Biz, “Kudüs’ün Kılıcı” savaşını gördük ve bu savaşta Gazze Şeridi'ndeki, Batı Şeria'daki ve 1948 bölgesindeki tüm Filistin halkı harekete geçti.’

İsmail Haniye, Filistinli mahkûmlar ve Siyonist rejimle esir değişimi anlaşması hakkında şunları söyledi: ‘Şu ana kadar işgalcilerin tutumundan dolayı bir anlaşma yok çünkü taleplerimizi kabul etmediler, ancak taleplerimizi kabul ederlerse bir anlaşma olacak ve biz arabulucu olarak taleplerimizi Mısır'a ilettik ve eğer İsrail bu talepleri kabul ederse, anlaşma yapılacaktır.’

Hamas Hareketinin Genel Sekreteri, direnişin işgalcilerin suç ve cinayetlerine verdiği yanıt hakkında şunları söyledi: ‘İşgalcilerin saldırabileceklerini ama bunun bedelini ödemeyeceklerini düşündükleri zaman geçti. Onlar, bugün eğer saldırırlarsa cevap alacaklarını biliyorlar. Kısa bir süre önce Cenin'e girdiler ve daha 24 saat geçmeden İzzeddin Kassam Tugaylarının buna karşılık verip Siyonistleri öldürdüğünü gördük. İşgalcilerin suç ve cinayet işleyip bunun bedelini ödemediği dönemler geçti.’
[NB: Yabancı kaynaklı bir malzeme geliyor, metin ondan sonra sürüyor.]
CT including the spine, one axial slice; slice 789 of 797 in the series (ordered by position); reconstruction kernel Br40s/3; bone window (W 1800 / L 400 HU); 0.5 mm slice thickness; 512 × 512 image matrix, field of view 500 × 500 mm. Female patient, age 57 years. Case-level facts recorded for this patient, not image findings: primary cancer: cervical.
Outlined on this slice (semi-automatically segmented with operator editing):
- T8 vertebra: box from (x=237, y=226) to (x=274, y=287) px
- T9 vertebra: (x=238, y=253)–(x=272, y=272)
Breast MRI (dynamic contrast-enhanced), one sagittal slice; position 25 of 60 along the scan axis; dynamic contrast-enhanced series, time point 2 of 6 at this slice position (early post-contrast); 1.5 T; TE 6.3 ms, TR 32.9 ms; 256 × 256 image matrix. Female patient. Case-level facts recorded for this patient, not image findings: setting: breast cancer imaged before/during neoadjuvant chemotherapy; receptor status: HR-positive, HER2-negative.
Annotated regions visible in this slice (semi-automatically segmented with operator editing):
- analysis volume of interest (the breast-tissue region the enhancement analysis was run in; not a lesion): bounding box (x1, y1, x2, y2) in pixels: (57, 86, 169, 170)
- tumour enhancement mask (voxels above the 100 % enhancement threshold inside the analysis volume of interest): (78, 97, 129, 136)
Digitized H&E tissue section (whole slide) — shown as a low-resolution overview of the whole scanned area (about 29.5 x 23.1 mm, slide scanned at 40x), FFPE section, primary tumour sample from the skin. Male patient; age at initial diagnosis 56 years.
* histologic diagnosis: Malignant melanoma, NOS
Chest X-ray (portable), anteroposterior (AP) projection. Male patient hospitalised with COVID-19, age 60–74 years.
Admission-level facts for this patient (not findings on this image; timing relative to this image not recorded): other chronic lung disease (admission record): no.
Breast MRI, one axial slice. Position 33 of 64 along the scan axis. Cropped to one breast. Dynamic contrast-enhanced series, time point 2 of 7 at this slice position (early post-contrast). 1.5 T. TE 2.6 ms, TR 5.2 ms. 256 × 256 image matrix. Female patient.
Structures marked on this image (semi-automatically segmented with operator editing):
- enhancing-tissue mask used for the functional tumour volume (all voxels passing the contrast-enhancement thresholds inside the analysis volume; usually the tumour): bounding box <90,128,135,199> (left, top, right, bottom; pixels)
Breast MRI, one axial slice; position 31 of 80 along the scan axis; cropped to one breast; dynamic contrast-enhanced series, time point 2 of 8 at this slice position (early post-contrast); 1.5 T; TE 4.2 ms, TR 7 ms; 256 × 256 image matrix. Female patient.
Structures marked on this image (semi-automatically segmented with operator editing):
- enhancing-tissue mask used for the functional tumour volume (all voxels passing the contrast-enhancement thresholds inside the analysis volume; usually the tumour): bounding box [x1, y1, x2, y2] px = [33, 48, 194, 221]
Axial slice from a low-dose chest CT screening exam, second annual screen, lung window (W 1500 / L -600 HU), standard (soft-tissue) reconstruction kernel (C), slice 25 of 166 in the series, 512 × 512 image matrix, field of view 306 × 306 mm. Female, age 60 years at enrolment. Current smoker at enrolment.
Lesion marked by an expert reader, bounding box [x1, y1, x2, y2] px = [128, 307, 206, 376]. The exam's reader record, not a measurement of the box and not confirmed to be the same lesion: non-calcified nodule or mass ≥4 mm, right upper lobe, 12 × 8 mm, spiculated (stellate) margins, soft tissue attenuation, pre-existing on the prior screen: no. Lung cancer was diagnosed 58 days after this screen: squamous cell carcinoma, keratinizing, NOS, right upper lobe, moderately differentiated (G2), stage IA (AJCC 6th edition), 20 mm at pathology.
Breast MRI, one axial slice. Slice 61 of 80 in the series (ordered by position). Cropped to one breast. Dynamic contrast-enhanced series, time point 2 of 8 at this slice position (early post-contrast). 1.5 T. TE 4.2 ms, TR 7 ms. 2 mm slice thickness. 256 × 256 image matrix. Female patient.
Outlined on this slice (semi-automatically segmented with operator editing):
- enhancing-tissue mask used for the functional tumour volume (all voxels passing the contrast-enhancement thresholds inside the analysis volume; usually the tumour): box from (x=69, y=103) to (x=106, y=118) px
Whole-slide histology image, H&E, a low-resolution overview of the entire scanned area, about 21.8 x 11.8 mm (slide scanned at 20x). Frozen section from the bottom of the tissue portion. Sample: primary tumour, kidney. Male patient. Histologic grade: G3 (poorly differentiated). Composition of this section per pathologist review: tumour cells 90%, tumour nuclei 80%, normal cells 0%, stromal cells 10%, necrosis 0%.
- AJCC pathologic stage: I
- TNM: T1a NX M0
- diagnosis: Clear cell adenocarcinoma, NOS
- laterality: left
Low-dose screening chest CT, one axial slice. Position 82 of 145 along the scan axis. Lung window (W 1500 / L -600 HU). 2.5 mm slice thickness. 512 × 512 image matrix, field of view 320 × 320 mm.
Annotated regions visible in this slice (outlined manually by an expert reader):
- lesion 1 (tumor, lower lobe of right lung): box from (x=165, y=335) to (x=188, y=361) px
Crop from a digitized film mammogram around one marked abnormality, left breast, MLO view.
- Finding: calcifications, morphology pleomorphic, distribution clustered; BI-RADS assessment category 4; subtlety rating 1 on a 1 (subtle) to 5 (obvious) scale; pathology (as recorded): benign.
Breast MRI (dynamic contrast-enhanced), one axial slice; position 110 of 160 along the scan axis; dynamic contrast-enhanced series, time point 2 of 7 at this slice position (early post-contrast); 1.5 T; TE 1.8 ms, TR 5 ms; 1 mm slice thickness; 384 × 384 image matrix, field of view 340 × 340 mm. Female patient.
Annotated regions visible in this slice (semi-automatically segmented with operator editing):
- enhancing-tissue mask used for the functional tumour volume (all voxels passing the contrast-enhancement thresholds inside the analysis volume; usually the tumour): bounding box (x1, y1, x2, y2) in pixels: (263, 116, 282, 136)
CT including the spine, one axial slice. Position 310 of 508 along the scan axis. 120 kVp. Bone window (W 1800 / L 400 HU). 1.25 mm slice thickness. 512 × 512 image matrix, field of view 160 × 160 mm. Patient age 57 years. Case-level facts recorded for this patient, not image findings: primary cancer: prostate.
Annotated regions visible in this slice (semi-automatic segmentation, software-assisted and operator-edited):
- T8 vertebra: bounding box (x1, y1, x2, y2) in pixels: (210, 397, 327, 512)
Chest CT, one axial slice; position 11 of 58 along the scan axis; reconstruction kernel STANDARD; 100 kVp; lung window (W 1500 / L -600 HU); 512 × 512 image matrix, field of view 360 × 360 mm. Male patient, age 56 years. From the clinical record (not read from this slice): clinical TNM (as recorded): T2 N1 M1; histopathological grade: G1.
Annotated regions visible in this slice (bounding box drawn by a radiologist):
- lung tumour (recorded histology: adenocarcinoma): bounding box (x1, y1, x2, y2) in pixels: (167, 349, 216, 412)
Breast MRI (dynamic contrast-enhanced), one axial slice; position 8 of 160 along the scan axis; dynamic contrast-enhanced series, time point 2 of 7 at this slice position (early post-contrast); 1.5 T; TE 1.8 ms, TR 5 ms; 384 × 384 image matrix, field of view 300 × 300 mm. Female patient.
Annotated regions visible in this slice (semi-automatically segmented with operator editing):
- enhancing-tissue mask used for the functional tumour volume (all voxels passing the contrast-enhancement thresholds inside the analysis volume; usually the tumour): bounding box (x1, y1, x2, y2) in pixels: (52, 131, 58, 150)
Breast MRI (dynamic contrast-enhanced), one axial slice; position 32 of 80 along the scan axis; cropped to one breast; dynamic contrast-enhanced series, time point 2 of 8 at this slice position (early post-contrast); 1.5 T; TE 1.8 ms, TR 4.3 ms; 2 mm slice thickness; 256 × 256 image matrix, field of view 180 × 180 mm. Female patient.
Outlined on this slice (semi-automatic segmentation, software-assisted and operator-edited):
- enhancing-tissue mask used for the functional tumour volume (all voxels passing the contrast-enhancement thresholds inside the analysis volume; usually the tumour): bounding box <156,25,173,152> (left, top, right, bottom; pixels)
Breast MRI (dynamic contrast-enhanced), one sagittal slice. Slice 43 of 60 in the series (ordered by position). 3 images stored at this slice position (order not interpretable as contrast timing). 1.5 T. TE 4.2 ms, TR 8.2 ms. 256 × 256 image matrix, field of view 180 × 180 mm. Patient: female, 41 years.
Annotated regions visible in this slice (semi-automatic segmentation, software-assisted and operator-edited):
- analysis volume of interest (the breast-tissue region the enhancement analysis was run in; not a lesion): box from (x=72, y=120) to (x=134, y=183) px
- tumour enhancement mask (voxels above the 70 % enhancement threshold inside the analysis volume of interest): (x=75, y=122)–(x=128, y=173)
İsmail Haniye, Filistinlilerin iç anlaşmazlıkları sona erdirmek için attığı adımlara hakkında şunları söyledi: ‘İhtilafların son bulması, birlik ve beraberliğin gerçekleşmesi şarttır ve bunun için elimizi uzatıyoruz ve buna hazırız ama maalesef Filistin Yönetimi'ndeki kardeşlerimiz bu çabalara ciddi bir yanıt vermediler. Bunlardan sonuncusu, tam bir uzlaşma beyannamesi olan Cezayir Deklarasyonu idi. Ben, Filistin'in iç birliğini ve teşkilatını tesis etmek ve işgalcilere karşı bir savunma stratejisi oluşturmak için bu anlaşmayı tam olarak uygulamaya hazır olduğumuzu açıklıyorum.

İşgalciler Batı Şeria topraklarını ilhak etmeye çalışıyorlar ve bu, bununla birleşik bir şekilde mücadele etmeleri için Filistinliler arasında iç uzlaşma sağlanmasını gerekli kılıyor. Filistin Yönetimindeki kardeşler, Hamas ve diğer Filistinli gruplarla ortak olmaya ikna olmuş durumda değiller. Dediğim gibi, bu durumdan çıkmaya ve işgalcilerle birleşik bir şekilde mücadeleye tamamen hazırız. Eğer Filistinlilerin karar alma mekanizması yabancı iradeden çıkarılırsa uzlaşma gerçekleşebilir.

Filistin ulusuna zarar verecek herhangi bir karar dikkate alınmaz. Filistin'in resmi karar alma mekanizması üzerindeki herhangi bir dış baskı, Filistin'in iç durumu üzerinde olumsuz bir etkiye sahip olacaktır. Artık Filistinlilerin resmi karar verme mekanizmasının dış baskılardan arındırılmasının zamanı geldi.’